There have been times I have had drum scans done at a larger than needed file size. Such situations are when I want to manipulate the image. In practice, I have requested twice the ppi I needed for such files, then downsized in PhotoShop or LivePicture as a final step. The idea is that if I would heavily manipulate the file, I have more information than I need, sort of an insurance policy. Unfortunately this usually costs more, though in publication work that extra cost would be passed on to the client.

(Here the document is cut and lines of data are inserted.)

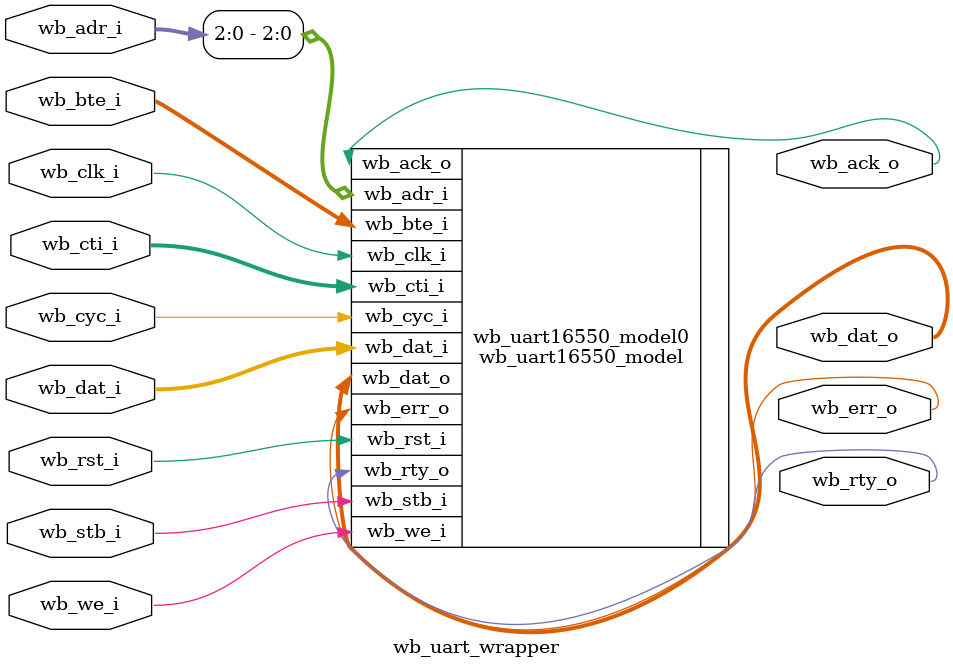
<source format=v>
module wb_uart_wrapper
  #(parameter DEBUG = 0)
  (// Clock, reset
   input 	wb_clk_i,
   input 	wb_rst_i,
   // Inputs
   input [31:0]	wb_adr_i,
   input [7:0] 	wb_dat_i,
   input 	wb_we_i,
   input 	wb_cyc_i,
   input 	wb_stb_i,
   input [2:0] 	wb_cti_i,
   input [1:0] 	wb_bte_i,
   // Outputs
   output [7:0] wb_dat_o,
   output 	wb_ack_o,
   output 	wb_err_o,
   output 	wb_rty_o);

wb_uart16550_model #(.DEBUG (0))
   wb_uart16550_model0
     (
      //Wishbone Master interface
      .wb_clk_i (wb_clk_i),
      .wb_rst_i (wb_rst_i),
      .wb_adr_i	(wb_adr_i[2:0]),
      .wb_dat_i	(wb_dat_i),
      .wb_we_i	(wb_we_i),
      .wb_cyc_i	(wb_cyc_i),
      .wb_stb_i	(wb_stb_i),
      .wb_cti_i	(wb_cti_i),
      .wb_bte_i	(wb_bte_i),
      .wb_dat_o	(wb_dat_o),
      .wb_ack_o	(wb_ack_o),
      .wb_err_o (wb_err_o),
      .wb_rty_o (wb_rty_o));
endmodule

</source>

If the scanner operator is good, and you have all the output specifications, the work idea has been to use drum scanning as a one shot process. In other words, you just have the scan done to the exact specifications you require. While scanning pixels might be a physically different size than output dots, thinking of this as one-to-one relationship is not a bad idea. If you find you are not happy with the results, take the film back to the scanning place and have them re-do the scan. Best of luck.

Ciao!

Gordon Moat
A G Studio (http://www.allgstudio.com)

Bruce Watson
6-Nov-2006, 16:03
So in a nutshell sample size is altered to suit ppi setting or at least there is a close link. So my next question is:

When doing a drum scan for say a 20x16 print, I assume you set scan ppi based on what print dpi you want to use and then you set aperture size to suit the scan ppi. Is that correct?

Pretty much. Almost all drum scanner software will automatically set the optimum aperture for you. There are some reasons to override the default to use bigger apertures on occasion but not really all that often.



and just for example:
so if I want to print at 720dpi I would need 20x720 = 14400 so from a 4x5 neg I would need a scan at 2880ppi and an aperture approx 13microns ???


Pretty much. As long as you don't confuse the output file's resolution in ppi with the printer's use of actual print dots you'll be fine. That is an Epson printer printing at 2880 dpi will use eight ink drops on the paper for each pixel from the file regardless of the pixel density (ppi) of the file. PPI and DPI are not the same thing and are not really interchangeable although people do use them interchangeably. Sigh...

It's sort of a moot point anyway. All most drum scanner software wants to know is output resolution and the amount of enlargement. That is, it wants to know that you need 720ppi and 4x enlargement. The software does all the math for you. With the software I'm using with my scanner, you could alternately tell it the output resolution and the target print size (that is, 720ppi and 20x16 inches) and it will do the rest. And of course you'll also have to specify 8 bit or 16 bit file saves. I don't know of any drum scanner software that would let you set your scanner resolution directly (say, at your 2880 ppi). The software wants to do the math so you don't have to I guess.

robc
6-Nov-2006, 16:09
well I think thats one huge benefit of a drum scanner in that the ppi and aperture are truly variable whereas with a flat bed the hardware resolution and sample size is fixed so unless you want to print at the hardware resolution then you have to alter resolution with software which is a destructive process.

robc
6-Nov-2006, 16:14
Thanks again Bruce, I suspected that was how it worked but wasn't sure. Doesn't look too complicated at all...

Shame I can't justify the cost of one?

robc
6-Nov-2006, 16:26
Back on topic of original question.

One thing that is often forgetten when printing with an enlarger is that all enlarging lenses are optimised for a certain enlargement factor. My Rodenstock 150 APO Rodagon N is optimised for 6X enlargement. Print smaller than that and because of less enlargement it will still be very sharp but take it down to only 2X enlargement then you are pushing your luck. That means for optimum 10x8 prints from a 4x5 neg you should be using a lens optimised for 2X enlargement. My guess is that most 150mm lenses are optimised for 4X to 6X enalargement.
And then again if you push the enlargement way over the optimum of the lens, results will not be as good as using a lens designed for that enlargement factor.